Work to be completed ->
Write out every line of the items below word for word, leaving out the pictures.

□ □ □

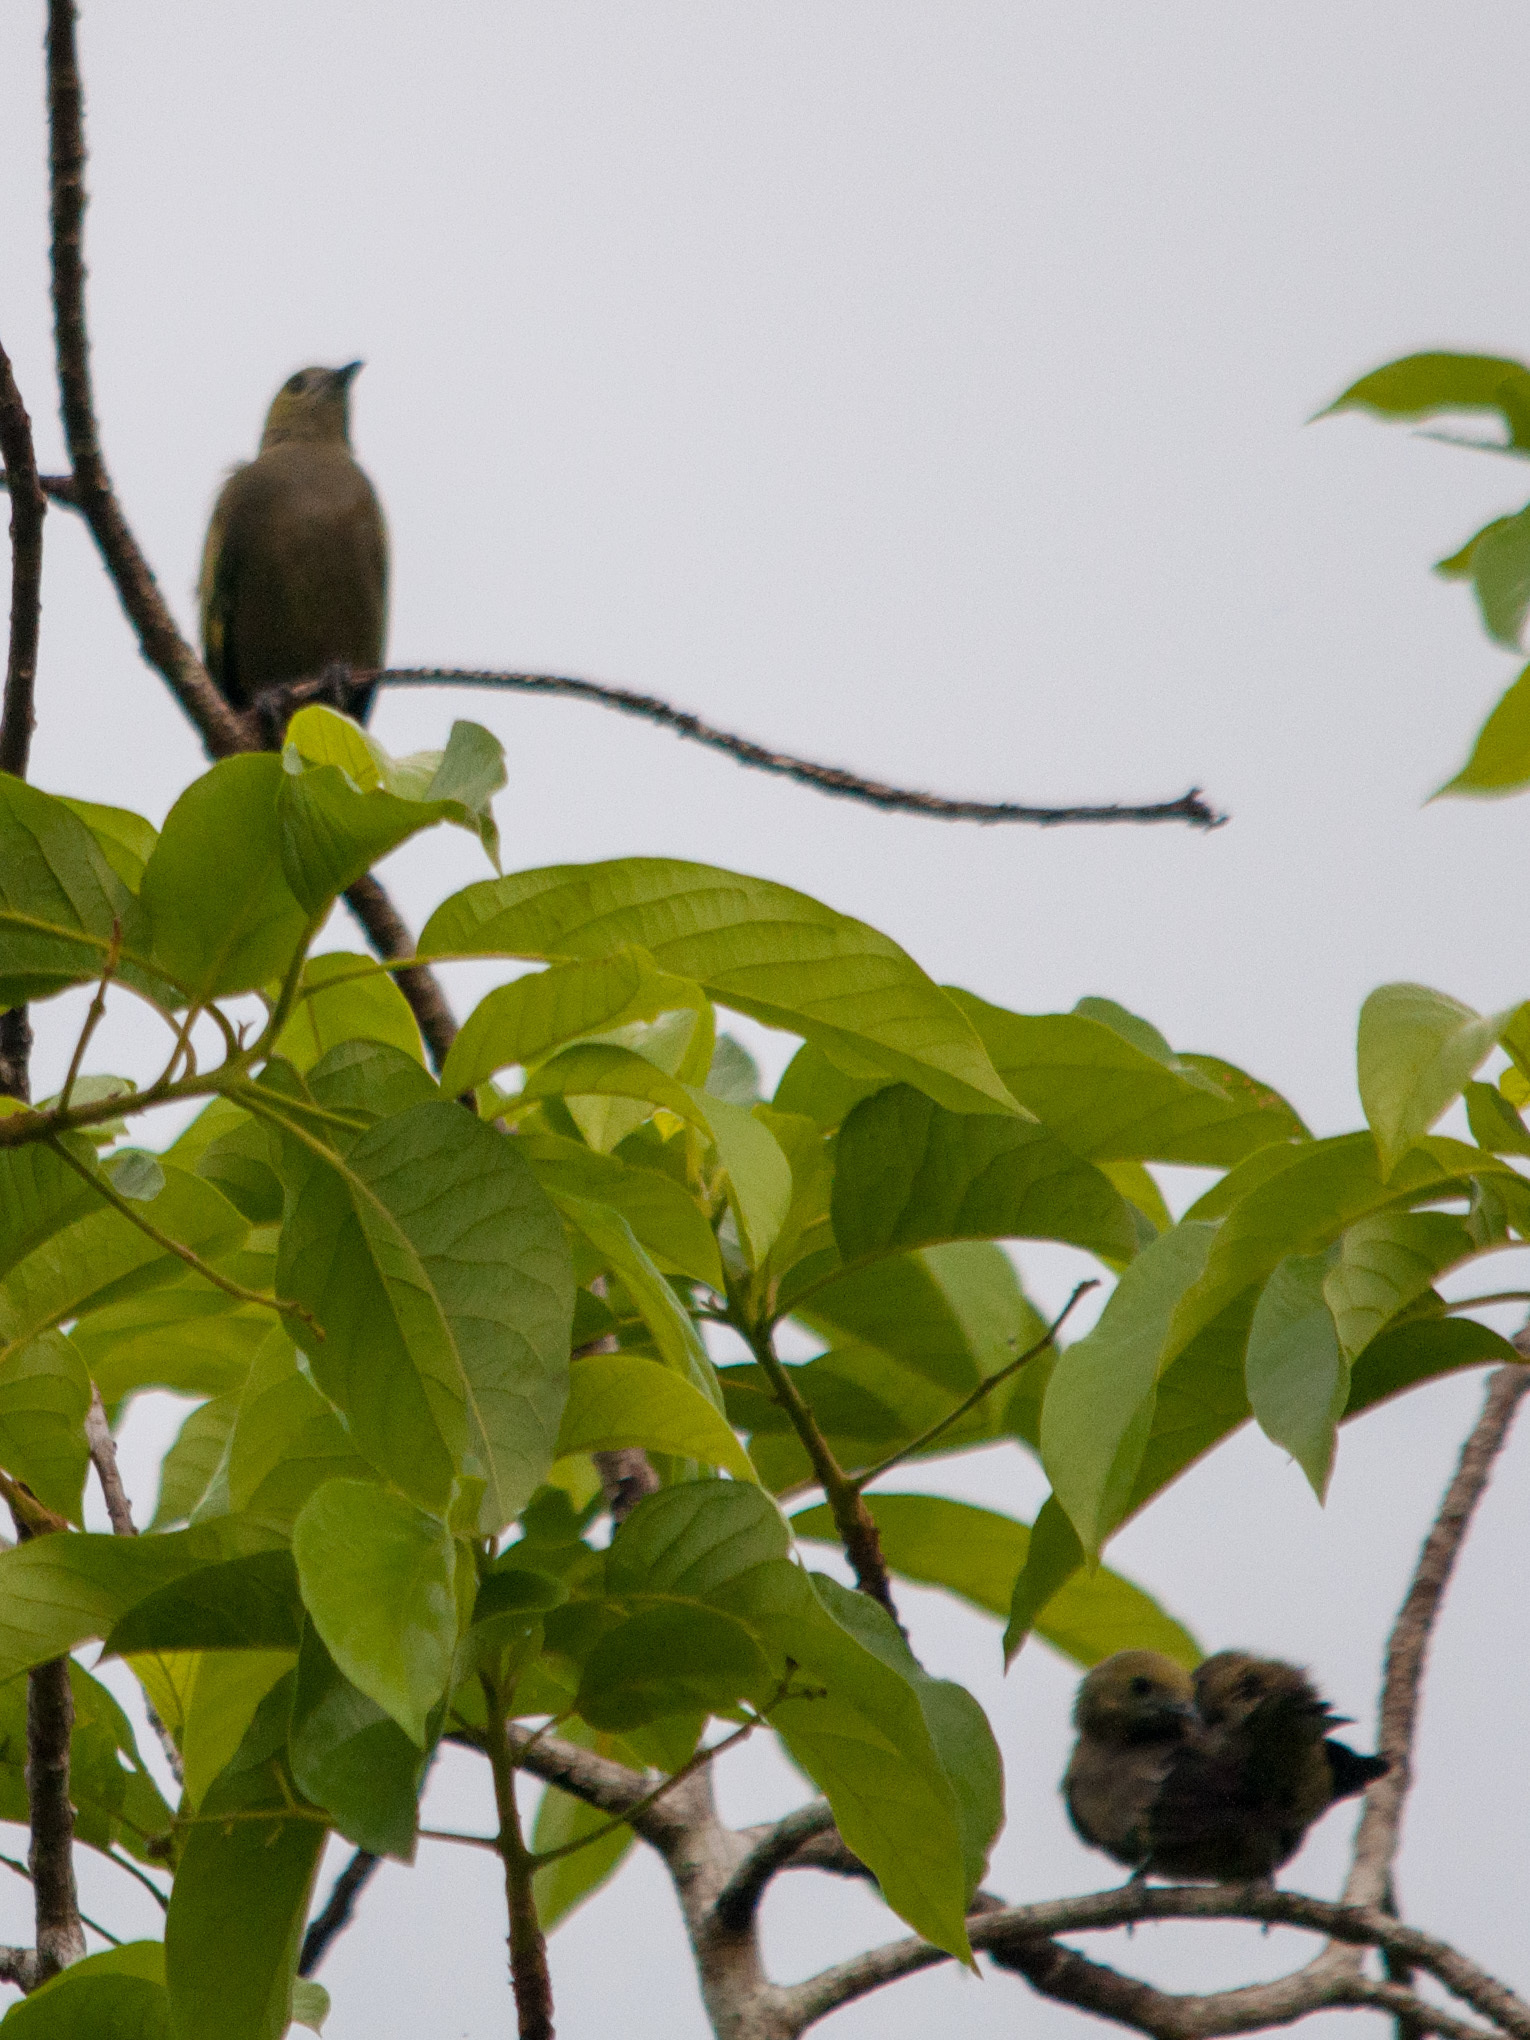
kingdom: Animalia
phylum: Chordata
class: Aves
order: Passeriformes
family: Thraupidae
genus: Thraupis
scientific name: Thraupis palmarum
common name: Palm tanager
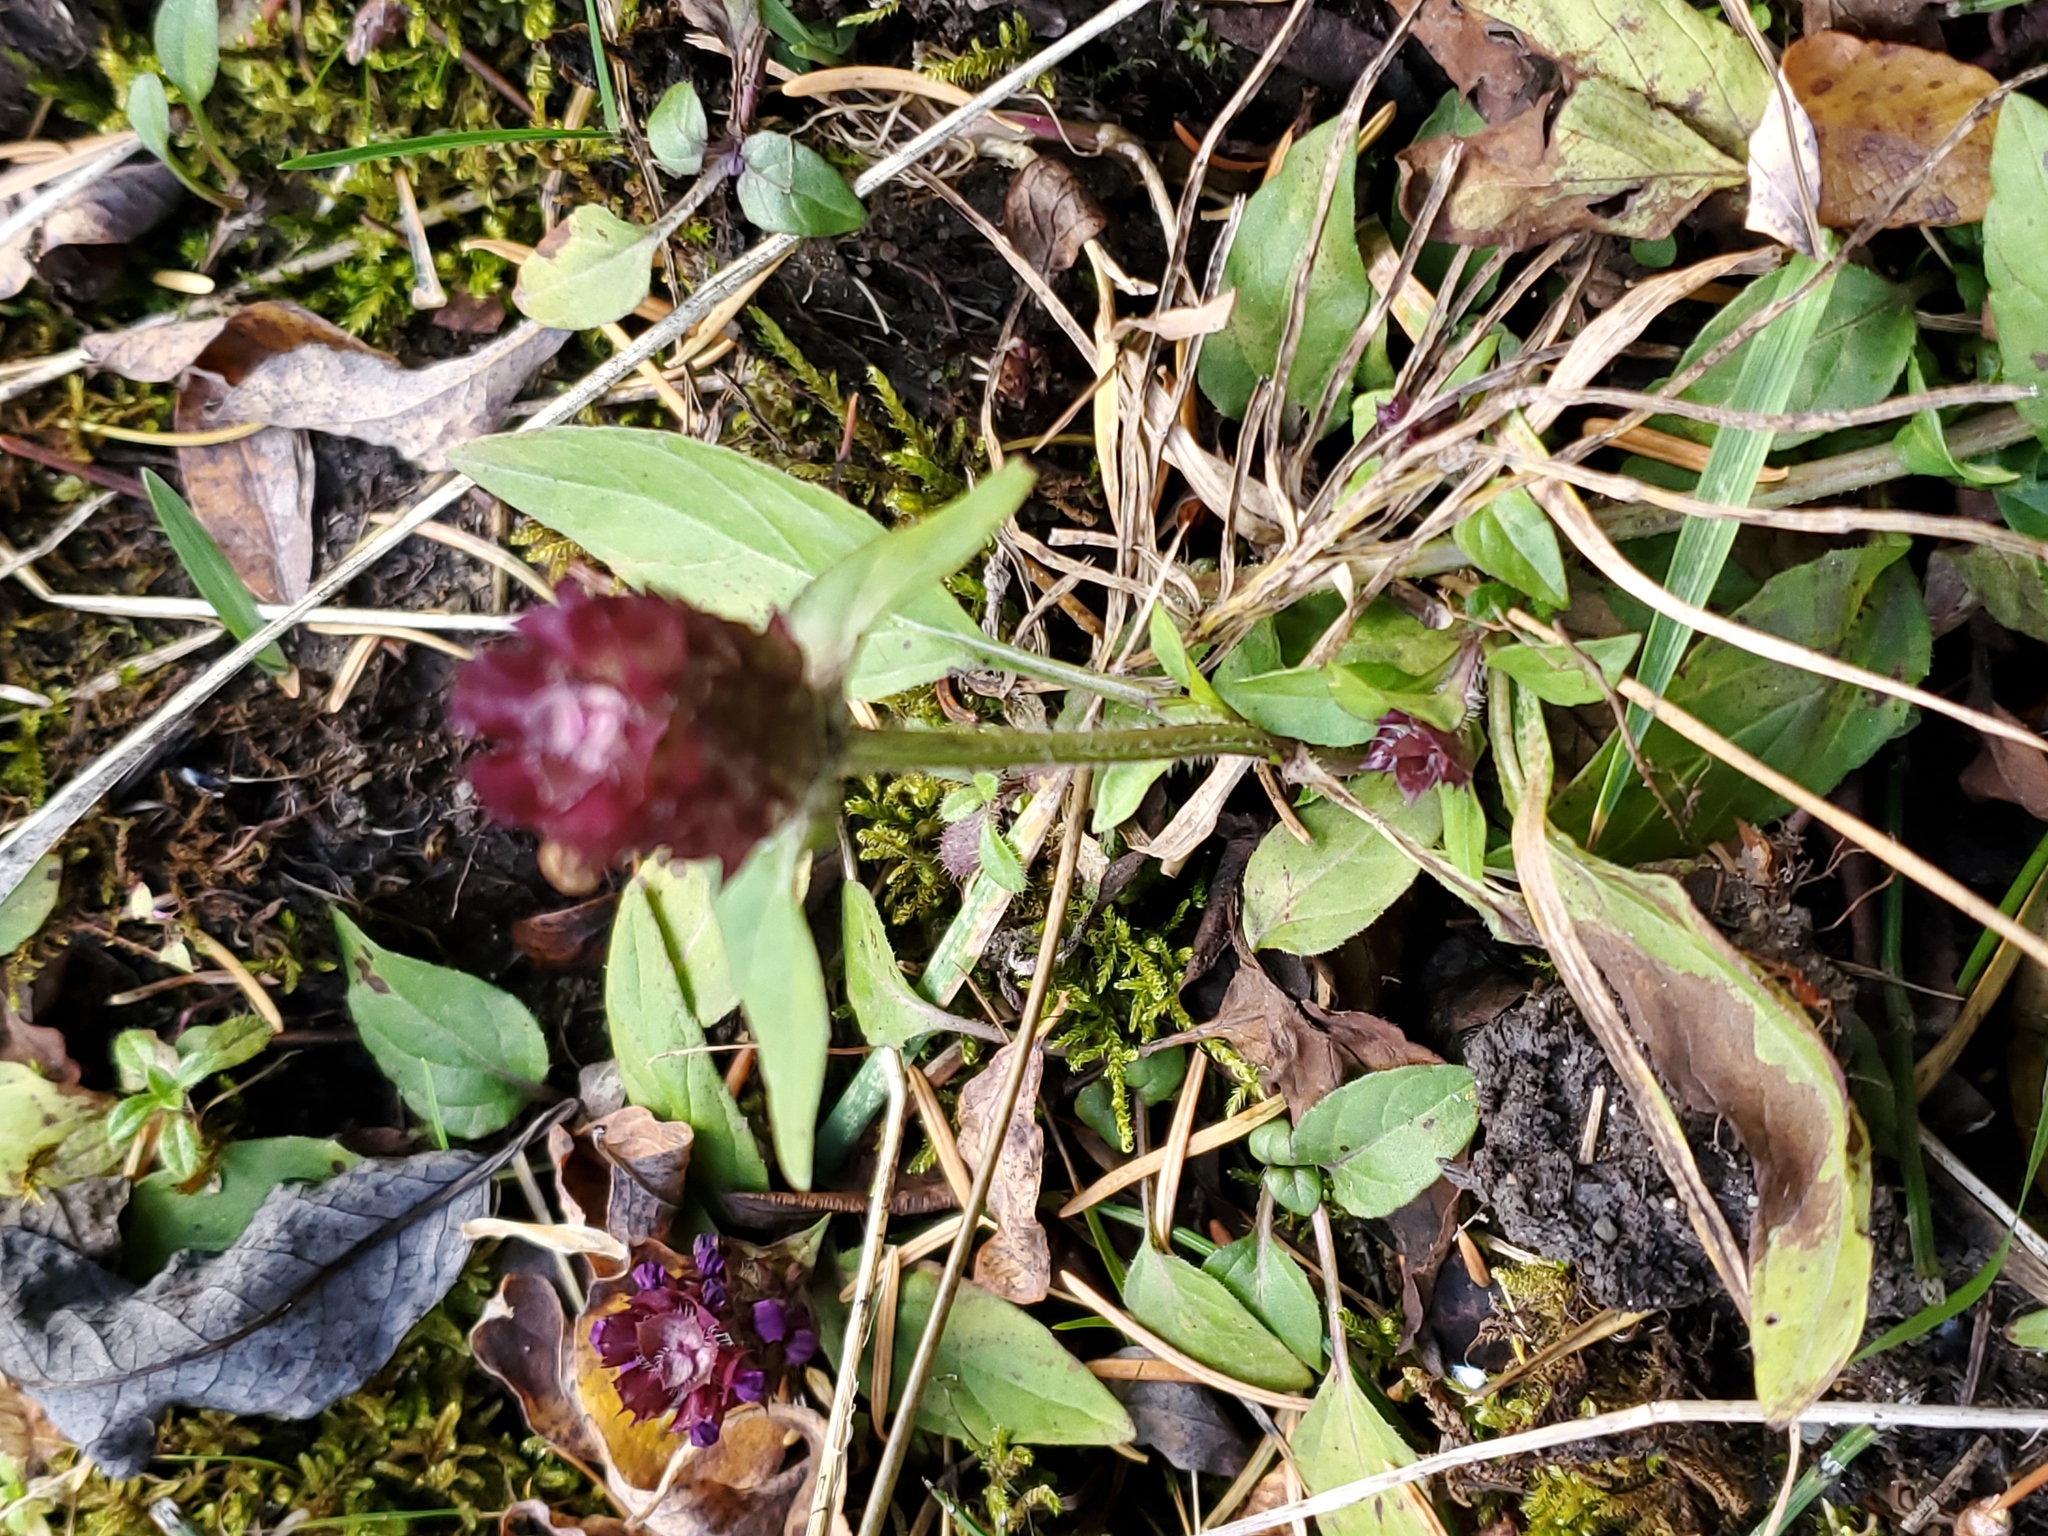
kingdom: Plantae
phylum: Tracheophyta
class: Magnoliopsida
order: Lamiales
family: Lamiaceae
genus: Prunella
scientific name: Prunella vulgaris
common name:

□ □ □

Task output ->
kingdom: Animalia
phylum: Chordata
class: Aves
order: Passeriformes
family: Thraupidae
genus: Thraupis
scientific name: Thraupis palmarum
common name: Palm tanager
kingdom: Plantae
phylum: Tracheophyta
class: Magnoliopsida
order: Lamiales
family: Lamiaceae
genus: Prunella
scientific name: Prunella vulgaris
common name:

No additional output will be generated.